» **Task description**
Whenever a line below includes the string "nueva", show it.

» **Source records**
▬▬▬

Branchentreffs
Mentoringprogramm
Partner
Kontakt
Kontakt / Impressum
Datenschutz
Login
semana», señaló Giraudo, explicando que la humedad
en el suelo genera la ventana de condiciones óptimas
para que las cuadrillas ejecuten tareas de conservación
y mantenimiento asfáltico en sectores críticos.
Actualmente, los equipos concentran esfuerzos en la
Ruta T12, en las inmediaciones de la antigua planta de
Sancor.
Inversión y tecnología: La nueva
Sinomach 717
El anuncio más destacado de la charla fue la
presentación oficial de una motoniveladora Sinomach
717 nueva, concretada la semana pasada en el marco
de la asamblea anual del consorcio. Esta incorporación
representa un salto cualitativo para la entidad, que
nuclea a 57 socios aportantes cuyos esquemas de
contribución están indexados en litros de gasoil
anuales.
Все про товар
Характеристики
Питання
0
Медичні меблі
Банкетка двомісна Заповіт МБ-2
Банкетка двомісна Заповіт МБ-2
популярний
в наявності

▬▬▬

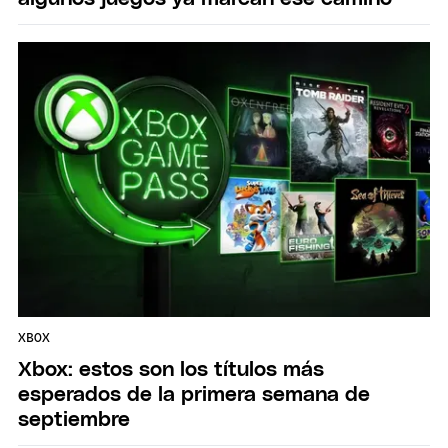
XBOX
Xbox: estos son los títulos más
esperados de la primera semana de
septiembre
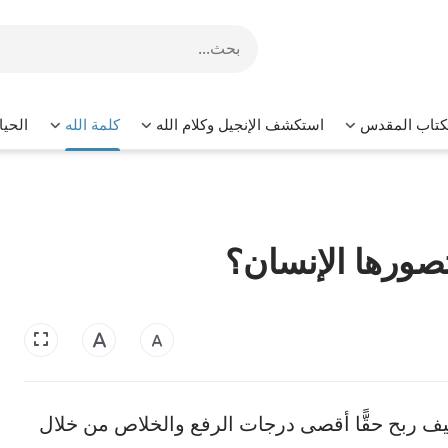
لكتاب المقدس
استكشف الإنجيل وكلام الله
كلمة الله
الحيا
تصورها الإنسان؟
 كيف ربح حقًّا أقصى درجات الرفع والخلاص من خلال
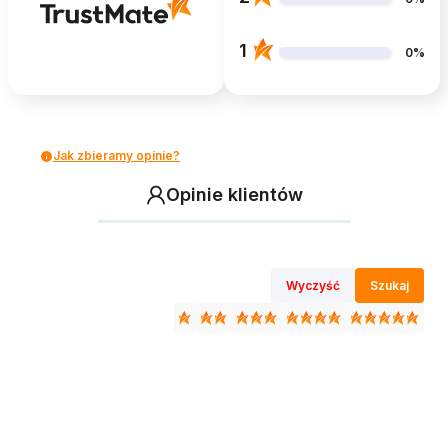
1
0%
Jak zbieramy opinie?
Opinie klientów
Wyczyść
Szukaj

▬▬▬

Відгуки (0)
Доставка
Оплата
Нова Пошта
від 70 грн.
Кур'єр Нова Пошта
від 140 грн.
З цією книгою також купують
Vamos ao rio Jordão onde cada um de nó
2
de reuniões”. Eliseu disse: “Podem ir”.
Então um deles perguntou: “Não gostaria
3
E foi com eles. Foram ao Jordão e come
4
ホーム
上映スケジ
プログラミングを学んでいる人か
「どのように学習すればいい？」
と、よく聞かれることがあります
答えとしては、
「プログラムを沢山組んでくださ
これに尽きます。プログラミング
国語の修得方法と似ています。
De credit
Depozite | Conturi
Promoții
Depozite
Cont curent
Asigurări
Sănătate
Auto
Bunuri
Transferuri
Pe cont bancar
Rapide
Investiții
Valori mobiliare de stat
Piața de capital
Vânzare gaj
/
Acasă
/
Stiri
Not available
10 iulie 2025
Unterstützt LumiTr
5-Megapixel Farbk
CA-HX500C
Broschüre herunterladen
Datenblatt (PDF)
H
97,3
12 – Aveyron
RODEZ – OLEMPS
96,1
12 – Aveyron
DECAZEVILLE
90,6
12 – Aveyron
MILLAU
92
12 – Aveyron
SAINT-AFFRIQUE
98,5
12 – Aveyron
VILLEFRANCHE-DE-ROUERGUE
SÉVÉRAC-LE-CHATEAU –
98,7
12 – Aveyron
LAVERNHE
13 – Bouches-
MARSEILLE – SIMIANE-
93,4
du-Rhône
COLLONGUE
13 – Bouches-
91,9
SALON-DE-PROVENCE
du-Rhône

▬▬▬

» **Exercise solution**
Inversión y tecnología: La nueva
717 nueva, concretada la semana pasada en el marco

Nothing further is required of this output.